## Source extract
Mister Denmark (Danish: Mister Danmark) is the oldest, largest and most prestigious national male beauty pageant in Denmark that selects the representative to the Mister World pageant.

Organization
Mister Denmark was founded in 1994 by Miss Denmark Organization. The Miss Danmark pageant was established in 1926 when the country hosted its first national beauty contest whose winner was Edith Jørgensen. Since 1994 Denmark competes in many male International pageants.

From 1996 until 2013, Memborg models operated the contest. In 2015, the rights to hold the Mister and Miss Denmark national beauty pageant have been awarded to Lisa Lents of Miss & Mister Denmark Org. The titleholders of Mister Denmark from now on will compete at Mister World, Mister International, Men Universe Model and Manhunt International.

Titleholders
Color key

Mister Denmark Organization by Lisa Lents does responsible selecting the official Danish Mister to most prestigious male pageant in the world. The Mister Denmark together with Miss Denmark Team organizes Mister Denmark casting and appoints the male model contestants every year to be role model of Denmark. The titleholders may represent Denmark to the main pageants, namely Mister World, Mister International, Men Universe Model and Manhunt International pageants.

## Data segment
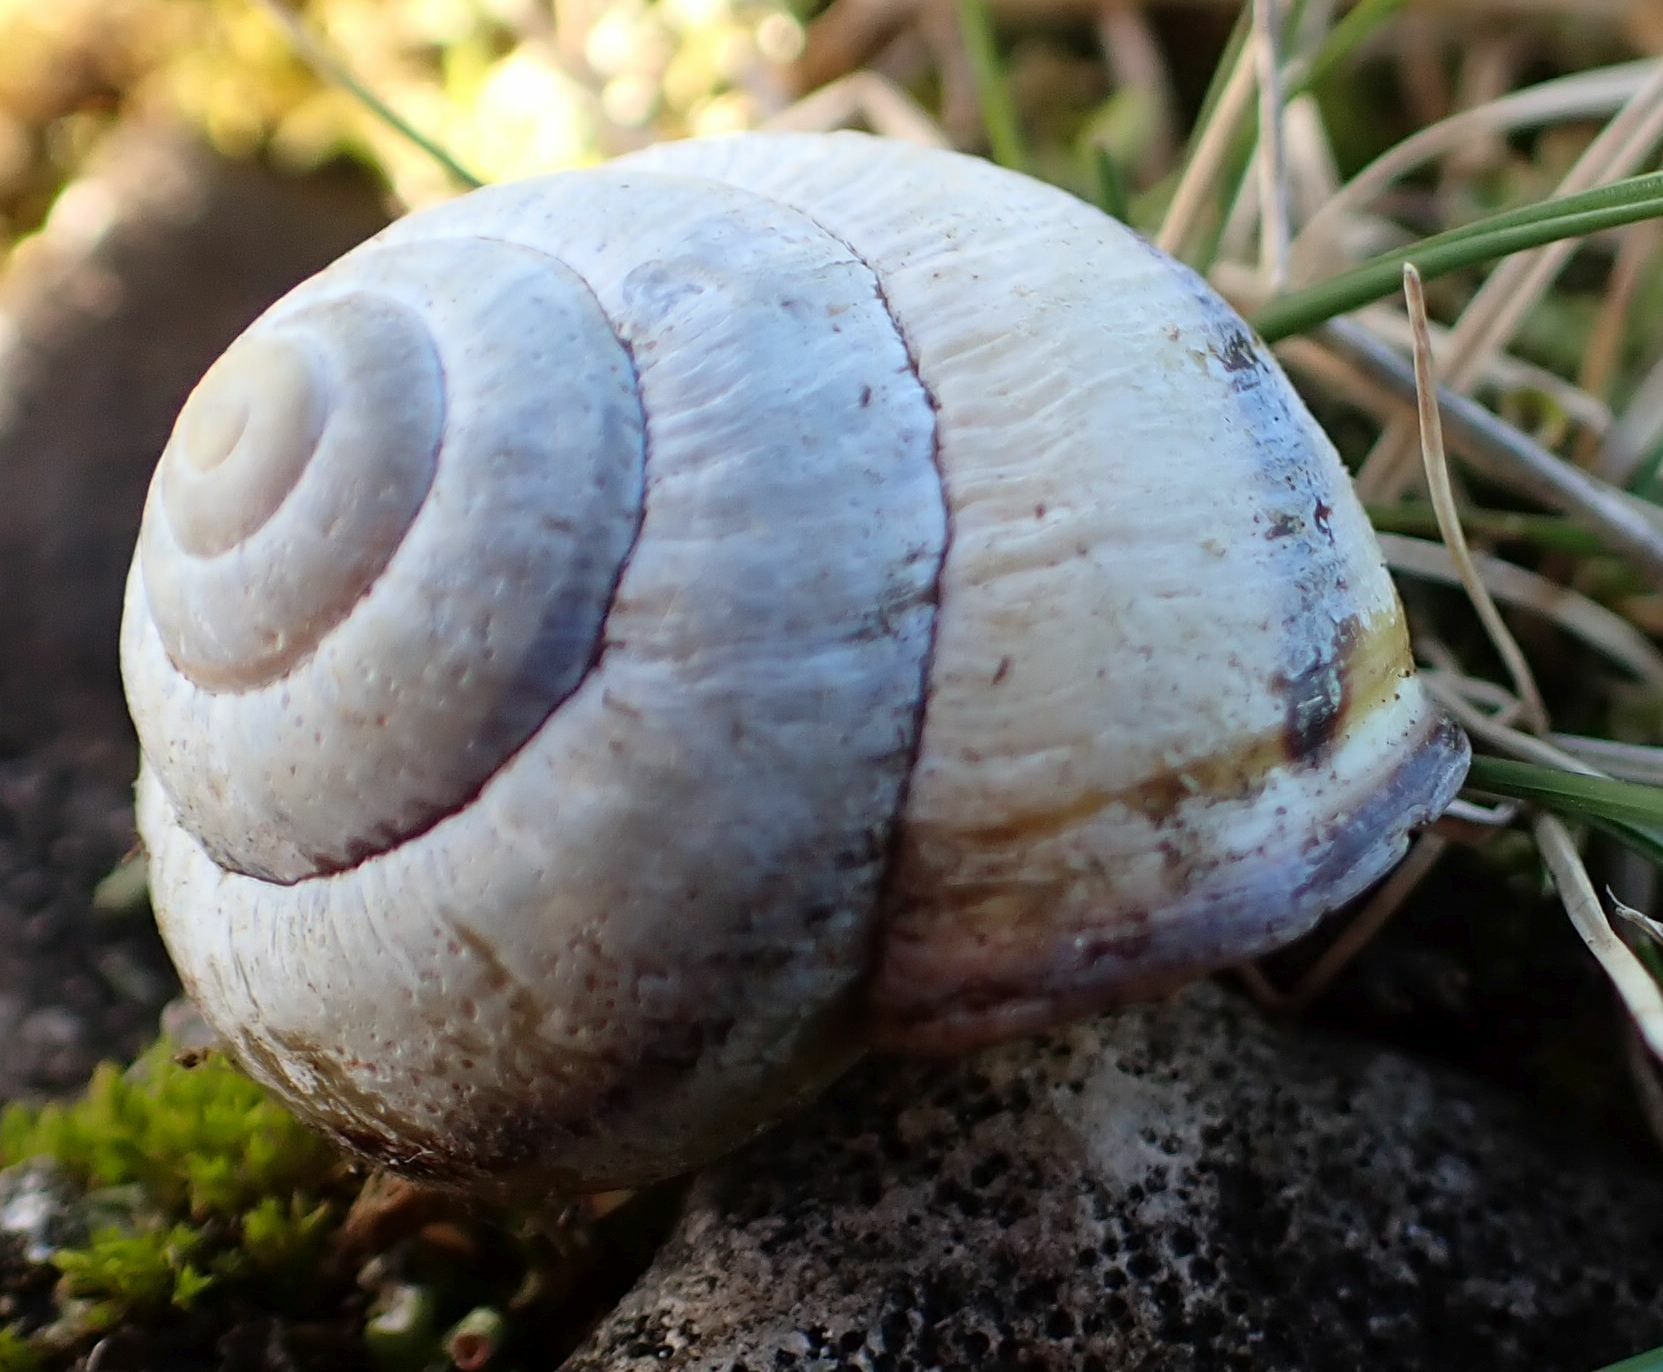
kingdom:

## Exercise 1
According to the Mister Denmark text, who won the first national beauty contest Denmark hosted?
## Exercise 2
Please render this sentence from the Mister Denmark text in Spanish: "Mister Denmark was founded in 1994 by Miss Denmark Organization."

## Correct output 1
Edith Jørgensen

## Correct output 2
Mister Denmark fue fundado en 1994 por la Organización Miss Denmark.